Tales From "the 'Book": Elites, and others

In posting the link to this story linked on the 'Book this morning, in which the author notes the apparent blindness of the elite to the misery of th rest, and laments:
The society is custom-built to keep the rich rich and (most of the time) actually make them richer, no matter what they do. This leads to what you might call the George W. Bush Phenomenon: if you've never, ever suffered seriously no matter how badly you've screwed something up, how can you possibly learn the cause-and-effect relationship between failure and negative consequences? It's the worst-case scenario of moral hazard.

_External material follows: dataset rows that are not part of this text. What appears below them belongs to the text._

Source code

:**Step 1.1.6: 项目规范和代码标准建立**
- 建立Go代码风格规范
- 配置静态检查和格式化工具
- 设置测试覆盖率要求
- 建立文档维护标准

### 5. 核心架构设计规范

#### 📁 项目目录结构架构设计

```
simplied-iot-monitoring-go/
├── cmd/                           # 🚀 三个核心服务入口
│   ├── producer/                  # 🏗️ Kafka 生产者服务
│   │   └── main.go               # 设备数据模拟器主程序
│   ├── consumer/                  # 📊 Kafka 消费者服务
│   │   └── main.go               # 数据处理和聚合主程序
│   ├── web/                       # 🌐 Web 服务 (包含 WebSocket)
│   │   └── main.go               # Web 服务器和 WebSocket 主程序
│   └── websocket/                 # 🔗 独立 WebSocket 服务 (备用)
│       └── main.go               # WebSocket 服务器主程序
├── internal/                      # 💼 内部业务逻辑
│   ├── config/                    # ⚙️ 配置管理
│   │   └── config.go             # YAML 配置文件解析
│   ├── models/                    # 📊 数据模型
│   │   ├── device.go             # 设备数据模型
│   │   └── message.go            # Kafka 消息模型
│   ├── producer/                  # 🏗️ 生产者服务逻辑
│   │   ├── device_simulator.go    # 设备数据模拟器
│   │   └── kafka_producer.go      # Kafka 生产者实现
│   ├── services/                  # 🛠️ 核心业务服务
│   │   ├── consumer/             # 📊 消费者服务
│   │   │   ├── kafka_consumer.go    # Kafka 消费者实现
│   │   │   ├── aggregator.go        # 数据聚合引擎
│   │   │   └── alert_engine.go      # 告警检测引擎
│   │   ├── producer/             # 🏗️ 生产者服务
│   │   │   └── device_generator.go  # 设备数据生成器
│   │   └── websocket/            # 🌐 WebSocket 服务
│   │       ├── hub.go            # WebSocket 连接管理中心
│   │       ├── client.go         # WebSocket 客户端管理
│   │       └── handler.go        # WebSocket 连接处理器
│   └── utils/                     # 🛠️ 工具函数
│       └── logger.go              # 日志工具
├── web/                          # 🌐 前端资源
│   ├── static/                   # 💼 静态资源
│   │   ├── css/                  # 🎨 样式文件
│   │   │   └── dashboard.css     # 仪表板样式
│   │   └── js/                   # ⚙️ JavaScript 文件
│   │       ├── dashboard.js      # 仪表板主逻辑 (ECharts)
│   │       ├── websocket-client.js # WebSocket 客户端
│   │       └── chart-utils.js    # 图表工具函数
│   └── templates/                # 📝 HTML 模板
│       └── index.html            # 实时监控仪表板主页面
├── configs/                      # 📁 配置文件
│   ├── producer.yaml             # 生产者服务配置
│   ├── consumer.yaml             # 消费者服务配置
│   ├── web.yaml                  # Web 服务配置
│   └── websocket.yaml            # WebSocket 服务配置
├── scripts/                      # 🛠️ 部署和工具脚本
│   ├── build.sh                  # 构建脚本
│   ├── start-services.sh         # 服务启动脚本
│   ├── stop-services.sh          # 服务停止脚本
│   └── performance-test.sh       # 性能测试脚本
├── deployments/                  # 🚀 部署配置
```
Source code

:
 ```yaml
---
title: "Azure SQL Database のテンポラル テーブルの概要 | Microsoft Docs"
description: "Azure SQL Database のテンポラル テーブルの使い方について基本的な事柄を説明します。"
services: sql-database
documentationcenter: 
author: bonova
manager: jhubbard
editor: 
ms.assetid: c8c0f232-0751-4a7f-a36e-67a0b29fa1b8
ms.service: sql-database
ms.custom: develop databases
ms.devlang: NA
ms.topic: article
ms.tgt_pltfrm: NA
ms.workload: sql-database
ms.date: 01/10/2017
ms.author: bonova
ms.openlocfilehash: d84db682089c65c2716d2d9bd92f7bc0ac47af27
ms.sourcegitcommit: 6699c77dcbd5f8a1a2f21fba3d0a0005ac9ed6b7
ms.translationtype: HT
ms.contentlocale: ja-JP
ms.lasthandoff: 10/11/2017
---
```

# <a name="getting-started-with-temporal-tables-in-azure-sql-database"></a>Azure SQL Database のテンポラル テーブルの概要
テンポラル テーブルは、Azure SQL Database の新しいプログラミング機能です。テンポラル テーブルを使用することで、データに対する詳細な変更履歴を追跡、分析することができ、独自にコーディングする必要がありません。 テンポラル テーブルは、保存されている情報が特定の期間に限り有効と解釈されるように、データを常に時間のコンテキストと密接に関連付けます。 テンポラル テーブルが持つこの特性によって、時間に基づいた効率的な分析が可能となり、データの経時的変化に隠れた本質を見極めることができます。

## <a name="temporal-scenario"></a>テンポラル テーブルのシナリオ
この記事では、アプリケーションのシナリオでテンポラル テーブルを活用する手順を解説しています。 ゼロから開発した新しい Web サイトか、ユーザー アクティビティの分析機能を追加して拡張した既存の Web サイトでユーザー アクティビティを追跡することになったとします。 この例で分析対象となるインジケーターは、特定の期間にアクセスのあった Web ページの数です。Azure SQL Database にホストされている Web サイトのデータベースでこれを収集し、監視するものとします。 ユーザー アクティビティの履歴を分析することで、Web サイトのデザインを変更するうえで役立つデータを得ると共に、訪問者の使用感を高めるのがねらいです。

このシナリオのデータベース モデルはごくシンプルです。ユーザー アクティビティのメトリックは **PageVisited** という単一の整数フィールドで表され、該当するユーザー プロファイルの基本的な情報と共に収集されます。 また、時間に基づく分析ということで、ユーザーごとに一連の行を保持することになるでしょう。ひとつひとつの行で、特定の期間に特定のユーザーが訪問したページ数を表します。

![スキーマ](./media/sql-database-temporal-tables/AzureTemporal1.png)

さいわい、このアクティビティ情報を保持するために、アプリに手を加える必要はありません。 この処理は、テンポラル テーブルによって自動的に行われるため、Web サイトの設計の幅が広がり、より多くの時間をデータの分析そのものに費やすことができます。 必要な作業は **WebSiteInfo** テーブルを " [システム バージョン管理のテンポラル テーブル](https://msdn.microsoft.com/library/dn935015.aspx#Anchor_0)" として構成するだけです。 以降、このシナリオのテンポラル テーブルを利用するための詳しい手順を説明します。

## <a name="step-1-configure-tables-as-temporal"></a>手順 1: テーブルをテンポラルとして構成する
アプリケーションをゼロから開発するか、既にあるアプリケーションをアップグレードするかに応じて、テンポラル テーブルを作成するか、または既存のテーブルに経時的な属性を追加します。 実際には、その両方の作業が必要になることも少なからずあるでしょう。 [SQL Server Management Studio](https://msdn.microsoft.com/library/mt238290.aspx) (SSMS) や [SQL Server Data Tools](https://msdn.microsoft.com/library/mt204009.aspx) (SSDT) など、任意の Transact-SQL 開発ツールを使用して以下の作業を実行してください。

A sense of moral hazard would be preferable to no sense of hazard, but better, in my always humbl;e opinion, would be a concomitant sense of physical trepidation as well:
Woody has noted before the difference between "our" charmed elites, and those elsewhere: Unlike their bretheren in the rest of the world, our oligarchs, aristos, and Bosses do NOT possess the genetic memory of tumbrels, guillotines, and/or firing squads, with the mobs howling for, and later playing foorball with their fuuking heads.

They don't fear "us." They have no reason to do so since, as the piece above points out, anytime the People have shown any inclination to hold their oppressors to account, the State has obligingly roused itself to their active defense, and remediation. The toll of death, injury and legal retribution of the "Class struggle" in the USofA, had it occurred anywhere else, would be described as horrific. In the absence of irony, now impaled on the spike of another Peace prize recipient's definition of the idea, it's difficult to capture the dissonance arising from that record occurring in, putatively and self-regardedly, the "freest" nation EVAR, innit?